The Pascagoula River basin is home to species that exist nowhere else in the world. Gopher tortoises and black pine snakes live along the proposed pipelines, said Rebecca Stowe, director of the Nature Conservancy's office in Merrill. The river itself is home to the endangered Gulf sturgeon and yellow-blotched map turtle, and the pearl darter, a fish whose status is under consideration. Of the sites under consideration for the new reserve, DOE documents say only development of the Richton site could harm endangered species.
It's a no brainer the Richton site should not be considered. We must protect our endangered species.
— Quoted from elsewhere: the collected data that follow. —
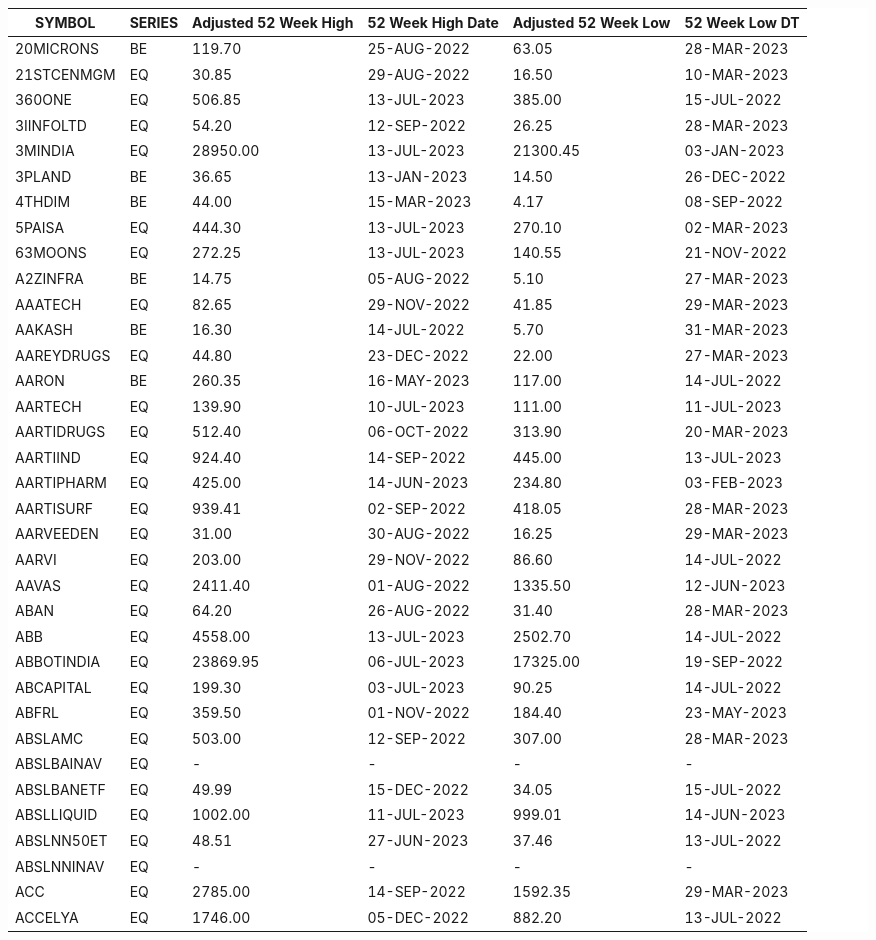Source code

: 


| SYMBOL | SERIES | Adjusted 52 Week High | 52 Week High Date | Adjusted 52 Week Low | 52 Week Low DT |
| ----- | ----- | ----- | ----- | ----- | ----- |
| 20MICRONS | BE | 119.70 | 25-AUG-2022 | 63.05 | 28-MAR-2023 |
| 21STCENMGM | EQ | 30.85 | 29-AUG-2022 | 16.50 | 10-MAR-2023 |
| 360ONE | EQ | 506.85 | 13-JUL-2023 | 385.00 | 15-JUL-2022 |
| 3IINFOLTD | EQ | 54.20 | 12-SEP-2022 | 26.25 | 28-MAR-2023 |
| 3MINDIA | EQ | 28950.00 | 13-JUL-2023 | 21300.45 | 03-JAN-2023 |
| 3PLAND | BE | 36.65 | 13-JAN-2023 | 14.50 | 26-DEC-2022 |
| 4THDIM | BE | 44.00 | 15-MAR-2023 | 4.17 | 08-SEP-2022 |
| 5PAISA | EQ | 444.30 | 13-JUL-2023 | 270.10 | 02-MAR-2023 |
| 63MOONS | EQ | 272.25 | 13-JUL-2023 | 140.55 | 21-NOV-2022 |
| A2ZINFRA | BE | 14.75 | 05-AUG-2022 | 5.10 | 27-MAR-2023 |
| AAATECH | EQ | 82.65 | 29-NOV-2022 | 41.85 | 29-MAR-2023 |
| AAKASH | BE | 16.30 | 14-JUL-2022 | 5.70 | 31-MAR-2023 |
| AAREYDRUGS | EQ | 44.80 | 23-DEC-2022 | 22.00 | 27-MAR-2023 |
| AARON | BE | 260.35 | 16-MAY-2023 | 117.00 | 14-JUL-2022 |
| AARTECH | EQ | 139.90 | 10-JUL-2023 | 111.00 | 11-JUL-2023 |
| AARTIDRUGS | EQ | 512.40 | 06-OCT-2022 | 313.90 | 20-MAR-2023 |
| AARTIIND | EQ | 924.40 | 14-SEP-2022 | 445.00 | 13-JUL-2023 |
| AARTIPHARM | EQ | 425.00 | 14-JUN-2023 | 234.80 | 03-FEB-2023 |
| AARTISURF | EQ | 939.41 | 02-SEP-2022 | 418.05 | 28-MAR-2023 |
| AARVEEDEN | EQ | 31.00 | 30-AUG-2022 | 16.25 | 29-MAR-2023 |
| AARVI | EQ | 203.00 | 29-NOV-2022 | 86.60 | 14-JUL-2022 |
| AAVAS | EQ | 2411.40 | 01-AUG-2022 | 1335.50 | 12-JUN-2023 |
| ABAN | EQ | 64.20 | 26-AUG-2022 | 31.40 | 28-MAR-2023 |
| ABB | EQ | 4558.00 | 13-JUL-2023 | 2502.70 | 14-JUL-2022 |
| ABBOTINDIA | EQ | 23869.95 | 06-JUL-2023 | 17325.00 | 19-SEP-2022 |
| ABCAPITAL | EQ | 199.30 | 03-JUL-2023 | 90.25 | 14-JUL-2022 |
| ABFRL | EQ | 359.50 | 01-NOV-2022 | 184.40 | 23-MAY-2023 |
| ABSLAMC | EQ | 503.00 | 12-SEP-2022 | 307.00 | 28-MAR-2023 |
| ABSLBAINAV | EQ | - | - | - | - |
| ABSLBANETF | EQ | 49.99 | 15-DEC-2022 | 34.05 | 15-JUL-2022 |
| ABSLLIQUID | EQ | 1002.00 | 11-JUL-2023 | 999.01 | 14-JUN-2023 |
| ABSLNN50ET | EQ | 48.51 | 27-JUN-2023 | 37.46 | 13-JUL-2022 |
| ABSLNNINAV | EQ | - | - | - | - |
| ACC | EQ | 2785.00 | 14-SEP-2022 | 1592.35 | 29-MAR-2023 |
| ACCELYA | EQ | 1746.00 | 05-DEC-2022 | 882.20 | 13-JUL-2022 |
The brine water will be shot through a diluting machine into a major migration pathway for young shrimp and other economically important sea life, said fisheries expert Mark Peterson of the University of Southern Mississippi Gulf Coast Research Lab. Many creatures important to the seafood industry reproduce offshore, and their young depend on currents to get to estuaries near shore, where they mature. Areas near Horn Island could see a large jump in salinity from the salt dome plan, forcing many young off their path. Some creatures may die. The brine will be heavier than the water around it, he said. It will sink to the lowest point in the Sound, which is the Pascagoula Ship Channel. Ships passing through could move the water northward, into the estuaries and the river.
"As for pipelines carrying brine running along freshwater bodies, all you have to do is have one 36-inch pipe break. Everything surrounding it would be killed," Peterson said. The current assessment, he said, doesn't take into account all the "what-ifs."
Not to mention the havoc that will be caused to our seafood industry.